**Exercise objective:**
Find the lines of the material below that include the string "size", then copy each one.

[[ Records shown open ]]

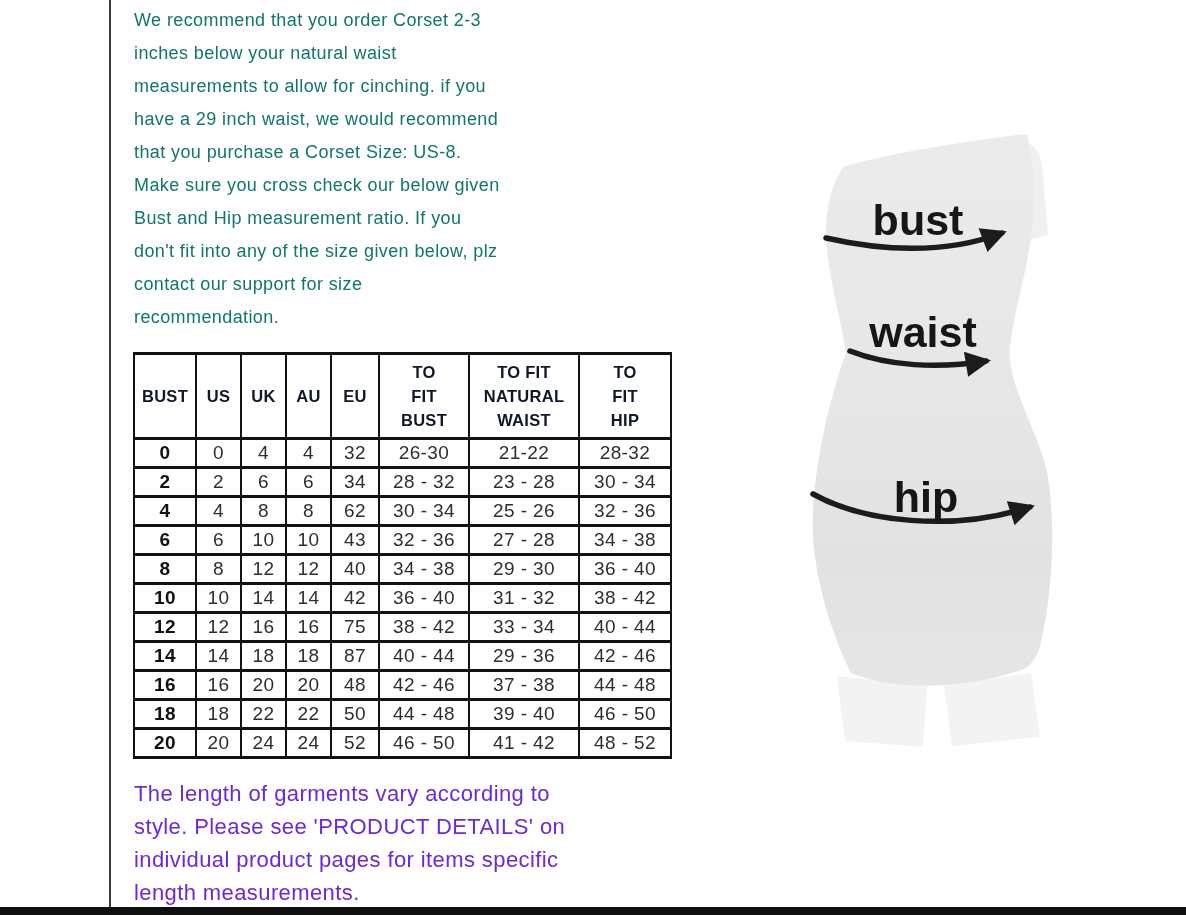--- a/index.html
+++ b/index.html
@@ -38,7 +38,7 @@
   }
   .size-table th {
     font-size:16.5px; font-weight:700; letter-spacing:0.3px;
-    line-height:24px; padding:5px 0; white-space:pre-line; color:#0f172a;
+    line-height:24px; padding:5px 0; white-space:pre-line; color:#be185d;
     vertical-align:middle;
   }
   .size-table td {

[[ Records shown closed ]]
[[ Records shown open ]]

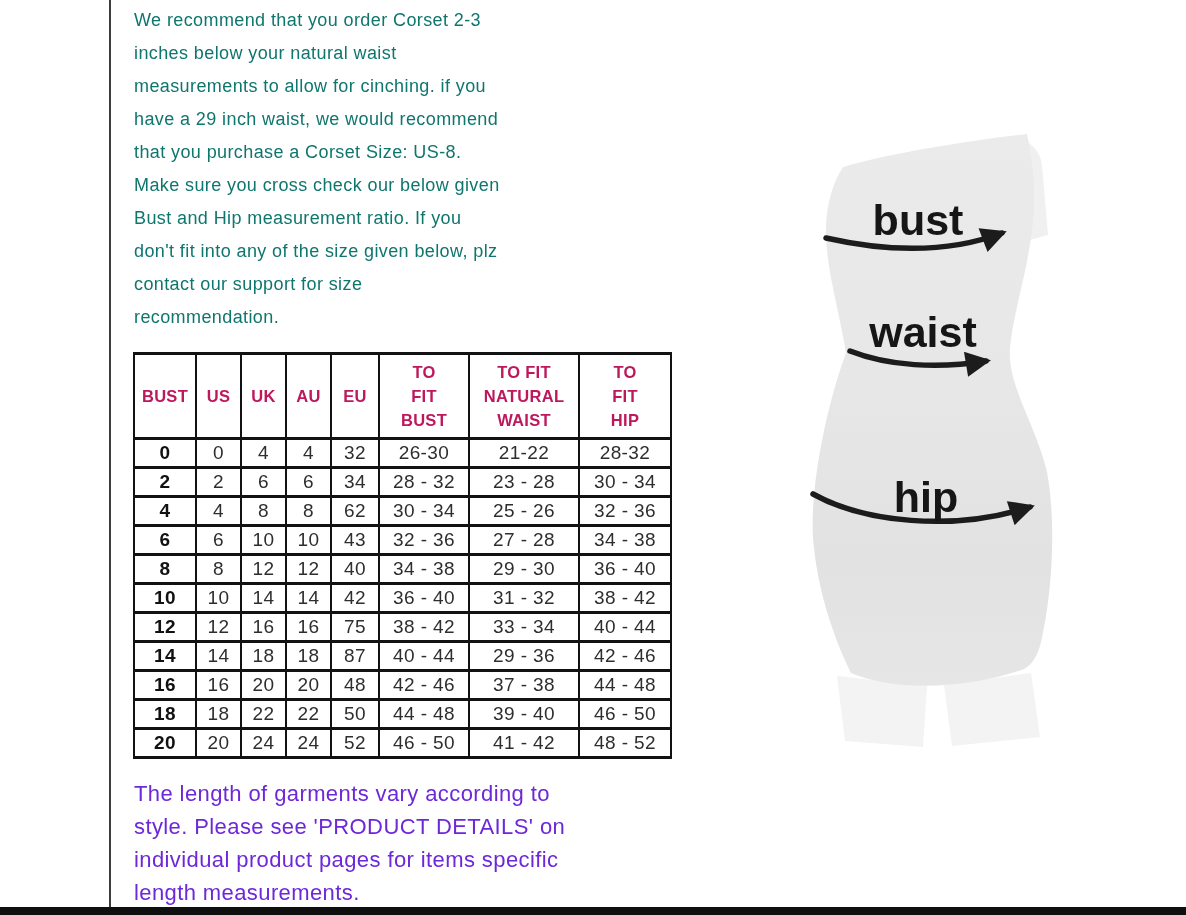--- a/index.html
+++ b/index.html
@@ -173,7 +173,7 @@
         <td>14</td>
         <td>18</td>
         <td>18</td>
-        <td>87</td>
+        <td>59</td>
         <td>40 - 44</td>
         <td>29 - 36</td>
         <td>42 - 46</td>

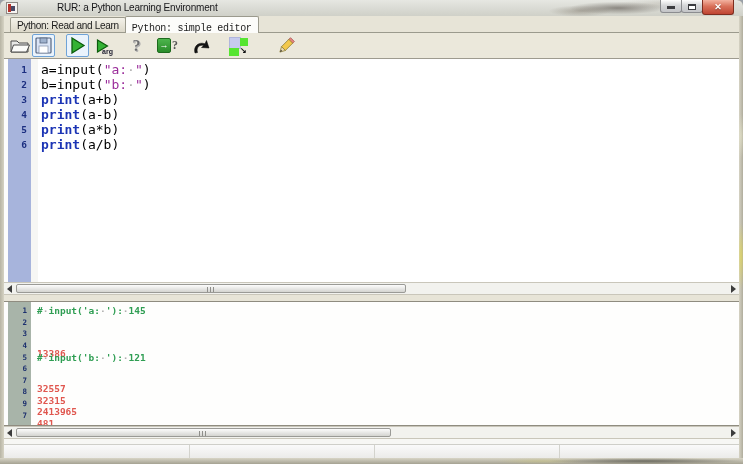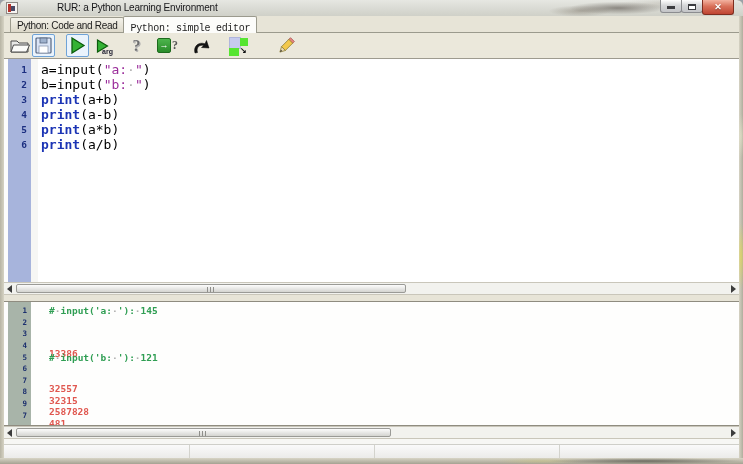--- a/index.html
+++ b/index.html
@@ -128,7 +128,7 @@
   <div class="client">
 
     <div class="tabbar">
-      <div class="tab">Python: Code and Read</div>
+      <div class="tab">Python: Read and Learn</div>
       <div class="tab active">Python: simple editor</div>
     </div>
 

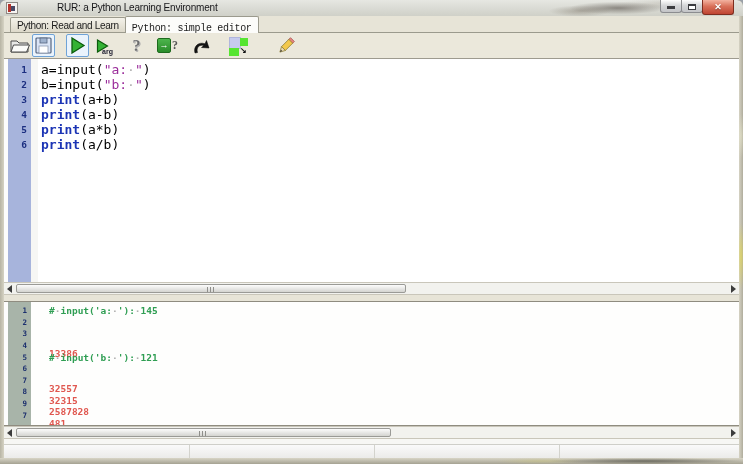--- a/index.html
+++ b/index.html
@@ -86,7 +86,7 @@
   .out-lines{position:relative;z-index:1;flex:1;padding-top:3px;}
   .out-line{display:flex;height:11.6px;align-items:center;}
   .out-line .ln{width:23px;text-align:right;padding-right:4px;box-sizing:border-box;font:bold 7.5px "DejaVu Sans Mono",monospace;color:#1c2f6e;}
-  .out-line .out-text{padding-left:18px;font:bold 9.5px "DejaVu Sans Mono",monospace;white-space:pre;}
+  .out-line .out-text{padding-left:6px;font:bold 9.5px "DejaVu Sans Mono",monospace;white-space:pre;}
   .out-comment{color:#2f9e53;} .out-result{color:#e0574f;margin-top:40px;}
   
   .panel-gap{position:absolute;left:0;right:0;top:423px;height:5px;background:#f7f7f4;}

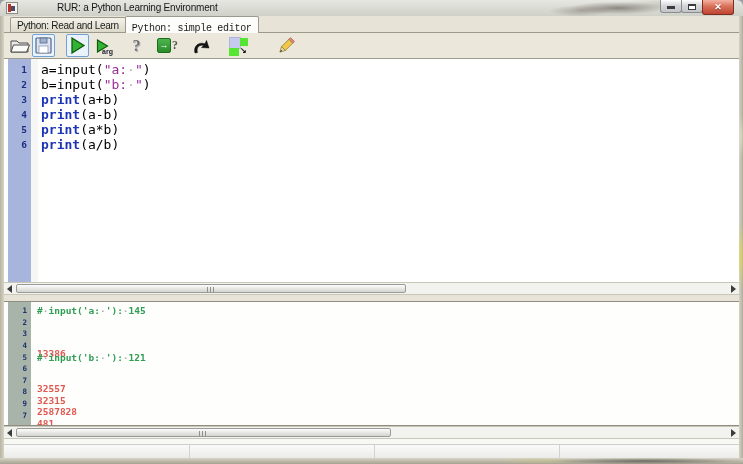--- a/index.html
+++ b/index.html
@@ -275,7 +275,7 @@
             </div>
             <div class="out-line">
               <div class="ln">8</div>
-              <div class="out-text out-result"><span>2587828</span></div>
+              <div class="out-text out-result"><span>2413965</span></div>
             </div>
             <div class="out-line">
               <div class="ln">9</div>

[[ Records shown closed ]]

**Your solution:**
   .size-table th {
     font-size:16.5px; font-weight:700; letter-spacing:0.3px;
   .size-table td {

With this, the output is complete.